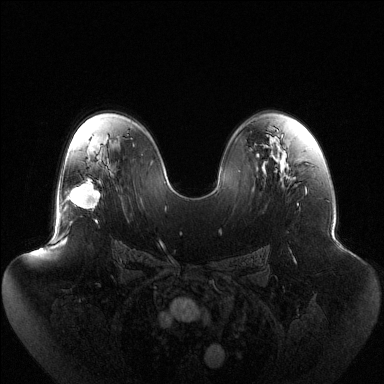
Breast MRI (dynamic contrast-enhanced), one axial slice; position 79 of 144 along the scan axis; dynamic contrast-enhanced series, time point 2 of 6 at this slice position (early post-contrast); 1.5 T; TE 1.5 ms, TR 4.6 ms; 1.2 mm slice thickness; 384 × 384 image matrix. Female patient.
Annotated regions visible in this slice (semi-automatically segmented with operator editing):
- enhancing-tissue mask used for the functional tumour volume (all voxels passing the contrast-enhancement thresholds inside the analysis volume; usually the tumour): bounding box (x1, y1, x2, y2) in pixels: (68, 178, 100, 223)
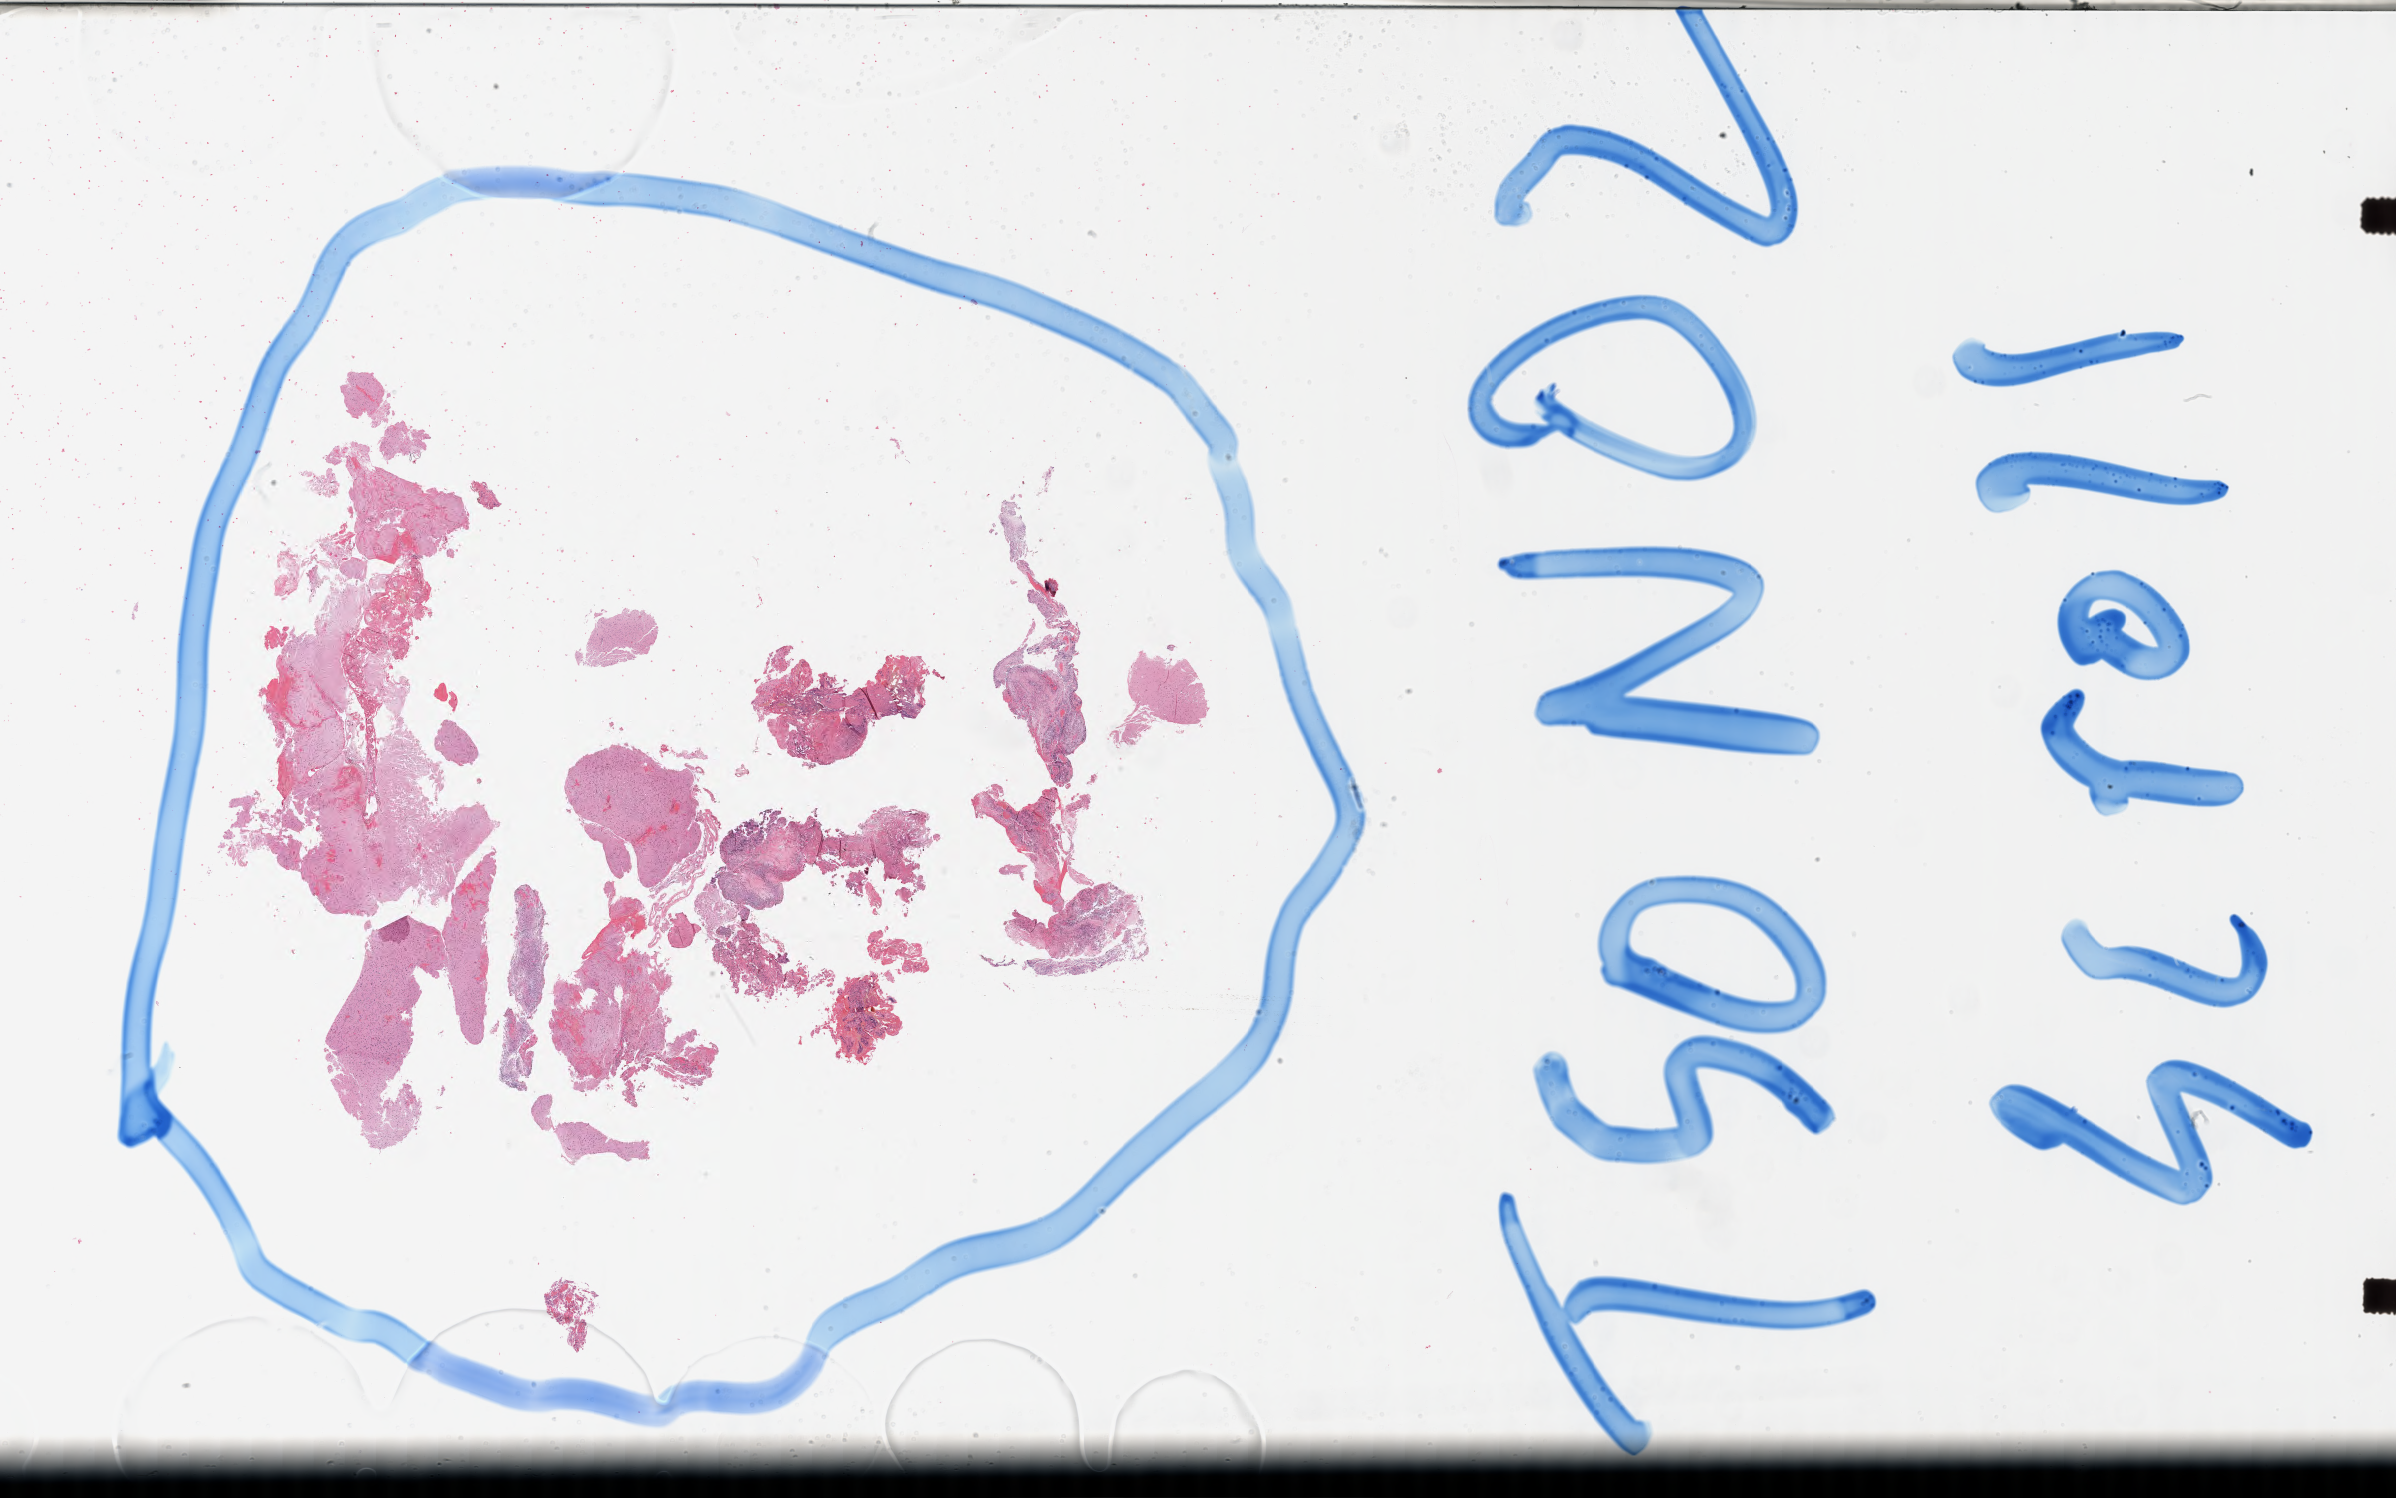
Whole-slide image, H&E stain, shown as a low-resolution overview of the whole scanned area (about 38.7 x 24.2 mm). Formalin-fixed, paraffin-embedded (FFPE) tissue. Specimen: recurrent tumor. Anatomic site: brain. Male, age 59 years at initial diagnosis. Pathologist review of this section (percent, as recorded): tumor cells 31%, tumor nuclei 51%, stromal cells 37%, necrosis 2%, normal cells 30%. Inflammatory infiltration, as recorded: lymphocyte infiltration 0%, monocyte infiltration 0%, neutrophil infiltration 0%.
Patient diagnosis: Glioblastoma, NOS. Section: bottom of the tissue portion.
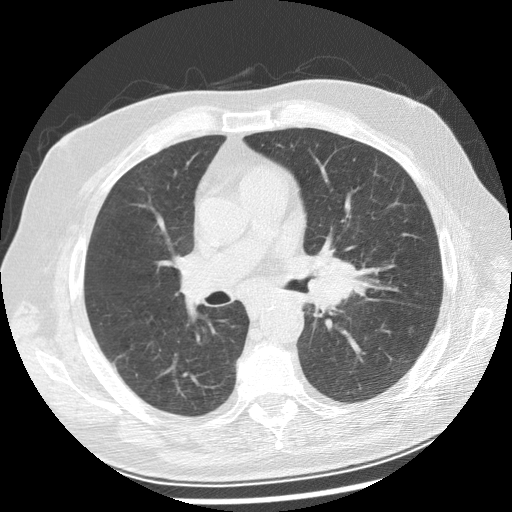
Chest CT (low-dose screening protocol), one axial image. Baseline annual screen. Lung window (W 1500 / L -600 HU). Standard (soft-tissue) reconstruction kernel (STANDARD). 120 kVp. Slice 109 of 250 in the series. 512 × 512 image matrix, field of view 360 × 360 mm. Male, age 70 years at enrolment. Current smoker at enrolment.
Expert-annotated lung lesion, box from (x=285, y=241) to (x=367, y=313) px. No non-calcified nodule or mass ≥4 mm was recorded by the screening reader at this exam. Participant outcome: lung cancer diagnosed 29 days after this screen — squamous cell carcinoma, keratinizing, NOS, left main stem bronchus, moderately differentiated (G2), stage IIIB (AJCC 6th edition), 40 mm at pathology.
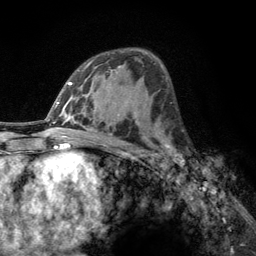
Breast MRI, one axial slice; position 72 of 134 along the scan axis; cropped to one breast; dynamic contrast-enhanced series, time point 2 of 6 at this slice position (early post-contrast); 3 T; TE 2.8 ms, TR 7.8 ms; 1.2 mm slice thickness; 256 × 256 image matrix. Female patient.
Annotated regions visible in this slice (semi-automatically segmented with operator editing):
- enhancing-tissue mask used for the functional tumour volume (all voxels passing the contrast-enhancement thresholds inside the analysis volume; usually the tumour): bounding box (x1, y1, x2, y2) in pixels: (160, 132, 187, 166)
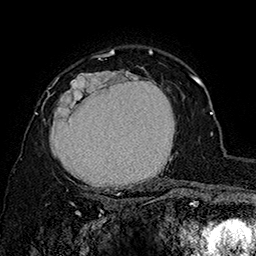
Breast MRI (dynamic contrast-enhanced), one axial slice. Slice 115 of 160 in the series (ordered by position). Cropped to one breast. Dynamic contrast-enhanced series, time point 2 of 7 at this slice position (early post-contrast). 1.5 T. TE 2.8 ms, TR 5.4 ms. 1 mm slice thickness. 256 × 256 image matrix. Female patient.
Annotated regions visible in this slice (semi-automatic segmentation, software-assisted and operator-edited):
- enhancing-tissue mask used for the functional tumour volume (all voxels passing the contrast-enhancement thresholds inside the analysis volume; usually the tumour): bounding box [x1, y1, x2, y2] px = [43, 67, 179, 197]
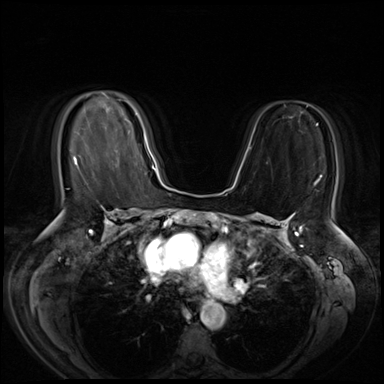
Breast MRI (dynamic contrast-enhanced), one axial slice; position 36 of 72 along the scan axis; dynamic contrast-enhanced series, time point 2 of 8 at this slice position (early post-contrast); 3 T; TE 1.4 ms, TR 4.3 ms; 384 × 384 image matrix. Female patient.
Structures marked on this image (semi-automatic segmentation, software-assisted and operator-edited):
- enhancing-tissue mask used for the functional tumour volume (all voxels passing the contrast-enhancement thresholds inside the analysis volume; usually the tumour): bounding box <118,99,149,155> (left, top, right, bottom; pixels)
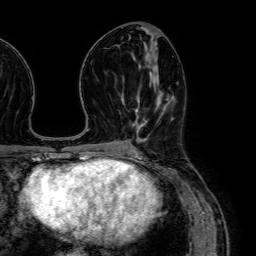
Breast MRI (dynamic contrast-enhanced), one axial slice. Slice 31 of 64 in the series (ordered by position). Cropped to one breast. Dynamic contrast-enhanced series, time point 2 of 7 at this slice position (early post-contrast). 1.5 T. TE 2.6 ms, TR 5.2 ms. 2.5 mm slice thickness. 256 × 256 image matrix, field of view 230 × 230 mm. Female patient.
Outlined on this slice (semi-automatically segmented with operator editing):
- enhancing-tissue mask used for the functional tumour volume (all voxels passing the contrast-enhancement thresholds inside the analysis volume; usually the tumour): bounding box [x1, y1, x2, y2] px = [136, 101, 146, 133]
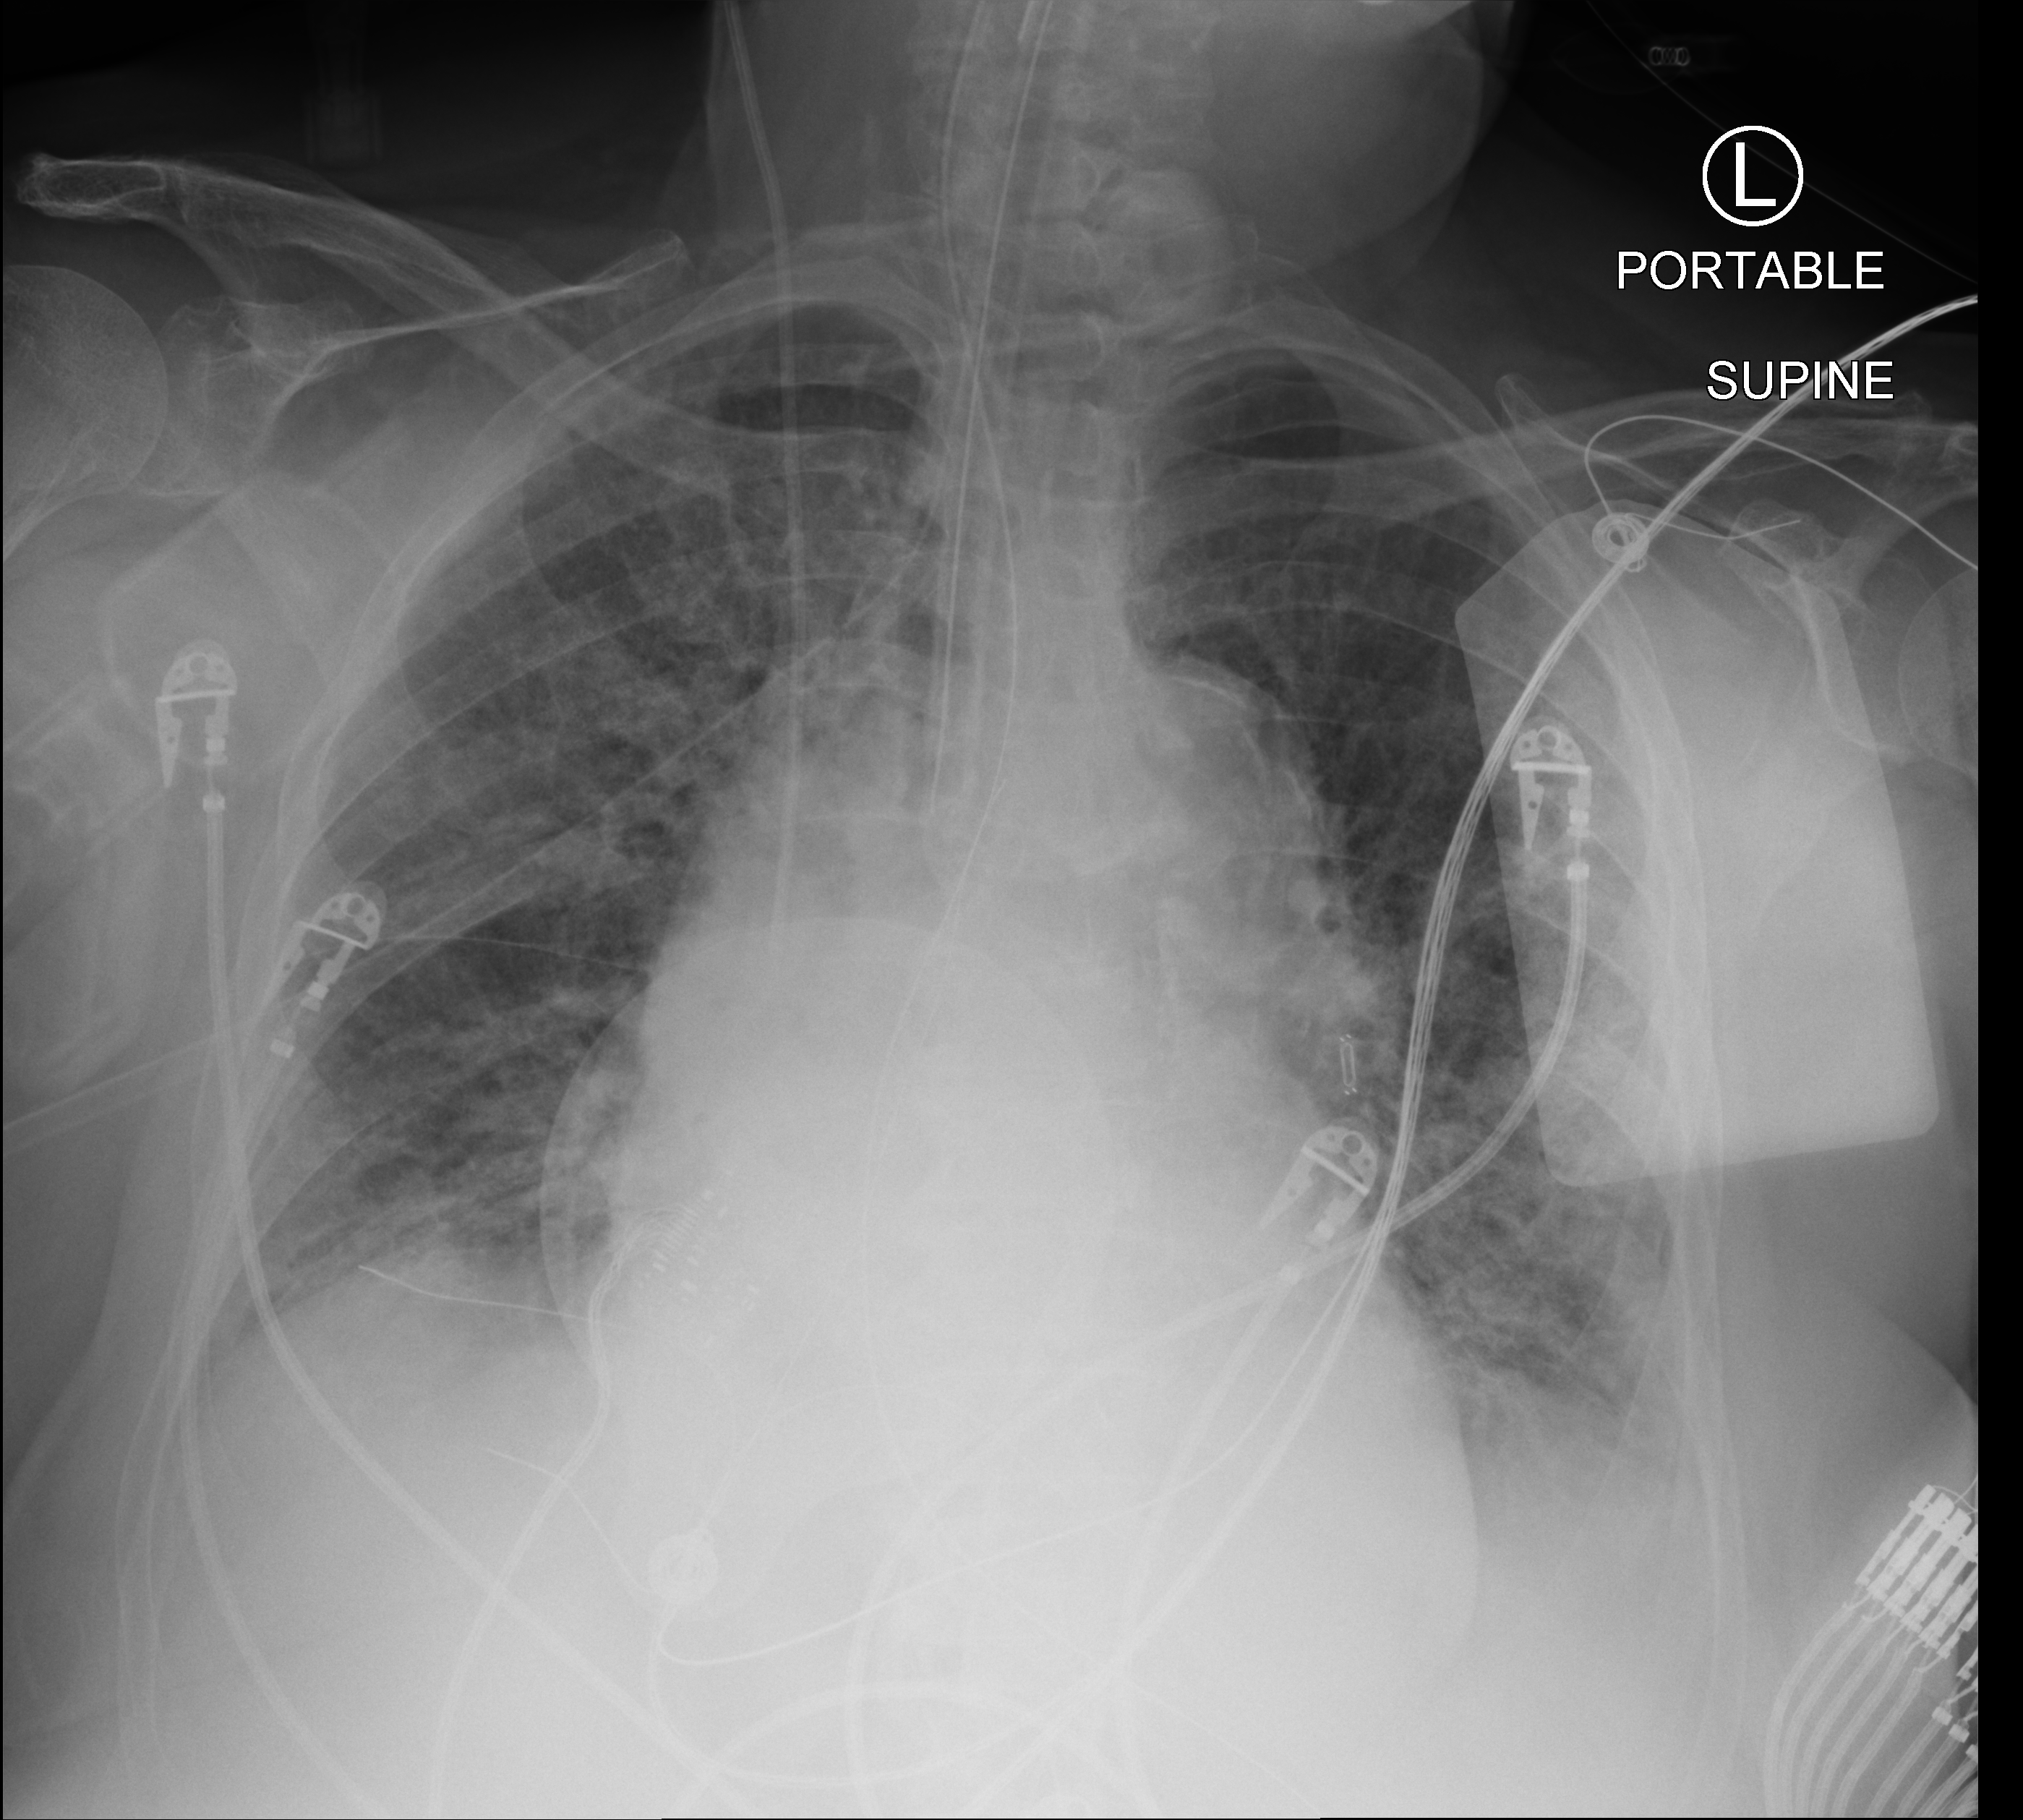
Chest X-ray (portable); anteroposterior (AP) projection. Female patient hospitalised with COVID-19, age 75–90 years.
From the hospital-stay record, not from the radiograph (when in the stay this image was taken is not recorded): hypertension (admission record): yes.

━━━━

Pictures are to be dropped, and the lines from the line with "Outlined on this" through the end of the material above are to be reproduced exactly.

**Response**
Outlined on this slice (semi-automatically segmented with operator editing):
- enhancing-tissue mask used for the functional tumour volume (all voxels passing the contrast-enhancement thresholds inside the analysis volume; usually the tumour): bounding box [x1, y1, x2, y2] px = [136, 101, 146, 133]
Chest X-ray (portable); anteroposterior (AP) projection. Female patient hospitalised with COVID-19, age 75–90 years.
From the hospital-stay record, not from the radiograph (when in the stay this image was taken is not recorded): hypertension (admission record): yes.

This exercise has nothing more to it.